Les croyants sont parfois déçus par les porte-paroles de leurs religions. On pourrait s’attendre à ce que les messagers soient à la hauteur du message qu’ils ont pour mission de transmettre et qu’ils soient exemplaires. On est particulièrement consternés quand les messagers ont la maladresse d’adresser des invectives culpabilisantes ou de poser des jugements moralisateurs alors qu’eux-mêmes sont loin d’être parfaits et exemplaires. Cela est vrai de toute personne publique qui assume une responsabilité, mais c’est encore plus décevant lorsque le message est un message d’amour, de justice, de bienveillance et de pardon, tel que véhiculé dans les religions.
Des messagers faillibles
Nous avons bon nombre d’exemples de ces personnalités chrétiennes qui étaient adulées, médiatisées, avec leur consentement ou à leur corps défendant, et qui se sont révélées être de pauvres humains avec leur part d’ombre et de péché. Il n’y a pas beaucoup de grandes familles religieuses, de fondations et d’œuvres caritatives fructueuses qui ne soient pas touchées par des révélations de comportements en opposition complète avec le projet évangélique à la base de leur création, de la part de leurs membres et même parfois de leur fondateurs.

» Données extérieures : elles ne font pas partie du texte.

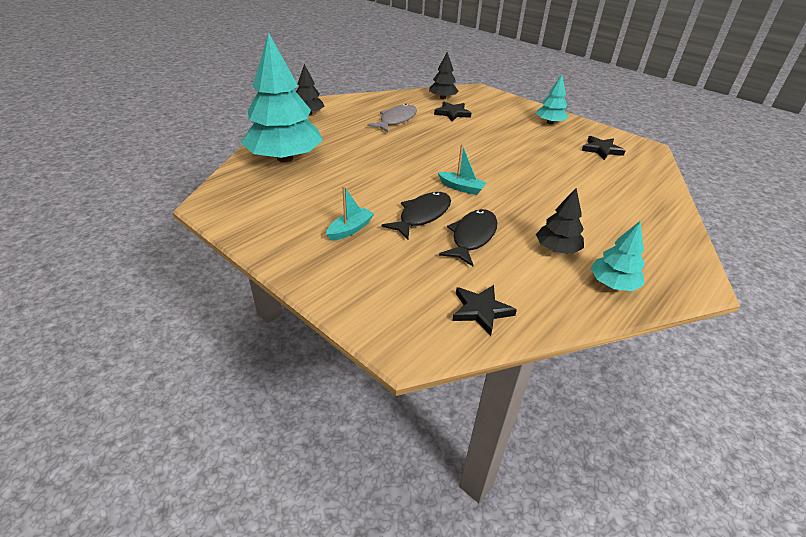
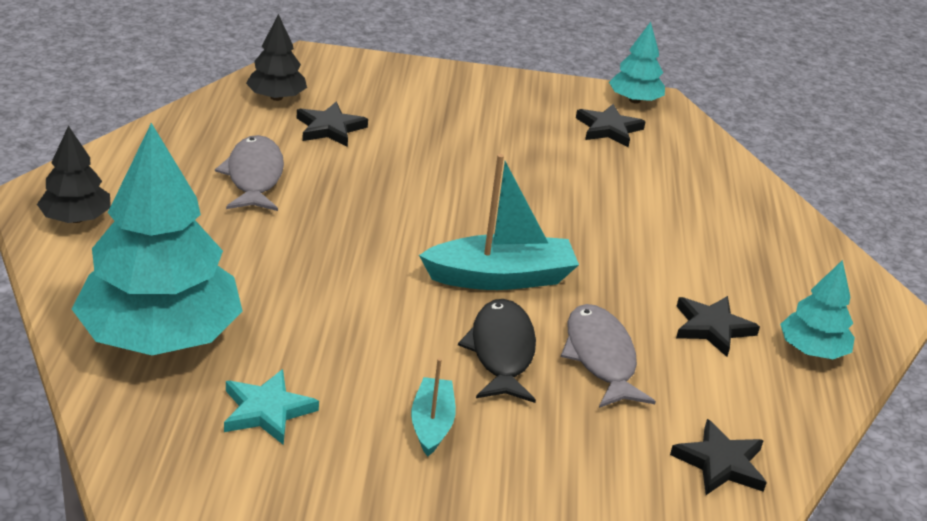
camera: 40 degrees left, 5 degrees down
(289, 197) = (267, 411): none -> turquoise star
(461, 188) = (500, 277): turquoise boat -> turquoise boat, size x1.76
(472, 237) = (601, 357): black fish -> grey fish
(550, 123) = (493, 98): turquoise tree -> turquoise tree (634, 100)
(557, 249) = (712, 328): black tree -> black star

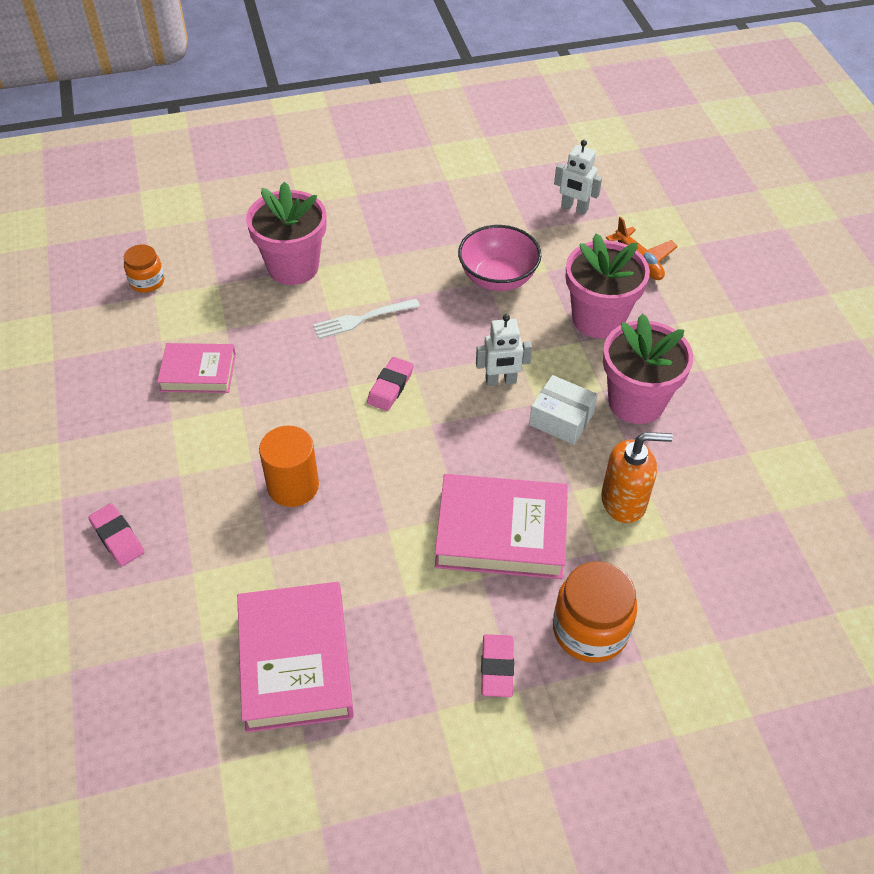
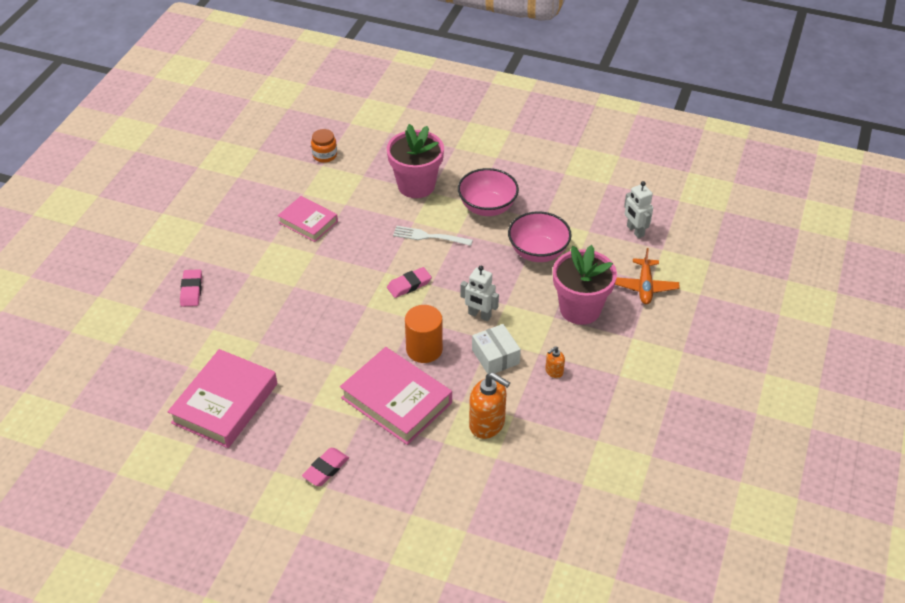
camera: 35 degrees right, 5 degrees down
(293, 486) = (304, 312): orange cylinder -> orange cylinder (424, 349)
(397, 254) = (487, 207): none -> pink bowl
(590, 630) = (396, 481): orange jar -> none
(636, 402) = (554, 371): pink flower pot -> orange soap dispenser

On peut comprendre que nos contemporains soient terriblement déçus ou en colère lorsqu’ils découvrent que la personne qu’ils considéraient comme un saint vivant pouvait avoir des comportements douteux, blessants, ou pire, pervers ou criminels.
Un trésor dans
des vases d’argile
Cette découverte que les porte-paroles restent des être faillibles, et parfois capables du pire, nous rappelle que la Bonne Nouvelle chrétienne est un trésor magnifique déposé dans des vases d’argile fragiles que sont les êtres humains. On ne peut pas se réjouir de ce constat réaliste, cependant, il nous permet de nous rappeler que le messager reste le premier destinataire du message, et que ce qu’il a pour mission d’annoncer ou de transmettre ne le met pas en position de supériorité ni de domination mais reste un garde-fou contre l’idolâtrie ou le moralisme.
Contre l’idolâtrie
C’est un repère pour tous les croyants : la perfection dans la sainteté est un appel et une vocation, mais elle n’est pas à la portée des êtres humains que nous sommes. Cela reste pourtant un objectif pour toute notre existence de disciples du Christ, un phare qui donne du sens à ce que nous vivons. Personne n’est capable d’atteindre l’idéal chrétien, mais c’est une vocation pour tous. C’est en gardant le cap sur le but à atteindre que nous pouvons avancer sur le chemin de l’idéal humain et chrétien annoncé par Jésus, et chemin faisant notre route trace un itinéraire qui va dans le bon sens. Mais nous ne pourrons jamais prétendre avoir atteint le but. Personne, hormis Jésus Christ, n’est le saint parfait et irréprochable, ou l’homme idéal. Toute idolâtrie contient en elle-même le risque immense de la blessure de la déception. La conséquence de cette déception, c’est que trop souvent la personne déçue rejette le message à cause de l’imperfection du messager, comme on le dit de manière triviale : on « jette le bébé avec l’eau du bain ». Nous connaissons des personnes qui ont arrêté toute pratique religieuse suite à une grosse déception.
Contre le moralisme
L’acceptation de la fragilité des messagers de l’Évangile est aussi un rappel à tous les responsables et missionnaires : la mission ne consiste pas à regarder les gens de haut, pour les critiquer, les juger ou les condamner, mais elle consiste à annoncer la Bonne Nouvelle de l’amour et du pardon de Dieu qui chemine avec nous, qui nous accompagne dans notre marche, qui nous encourage dans nos épreuves, qui nous offre son pardon dans nos égarements, qui nous invite à reprendre le bon chemin et à ne pas baisser les bras lorsque nous avons l’impression que le sommet n’est pas à notre portée. Transformer la religion en moralisme revient à la pervertir et à la trahir. Celui qui fait cela n’est plus un messager mais un traître au message et un repoussoir qui empêche la rencontre du Christ. Toute l’énergie que nous pouvons mettre à regarder notre monde de haut pour le condamner, nous devrions la mettre au service des plus petits et des plus pauvres. Plutôt que nous battre les uns contre les autres en nous critiquant, nous sommes invités par le Christ à travailler à plus de fraternité, à plus de justice, à plus de bienveillance. Ainsi notre regard et nos actions seront orientés vers la seule chose essentielle : annoncer l’amour au cœur du monde et dans l’existence de chacun.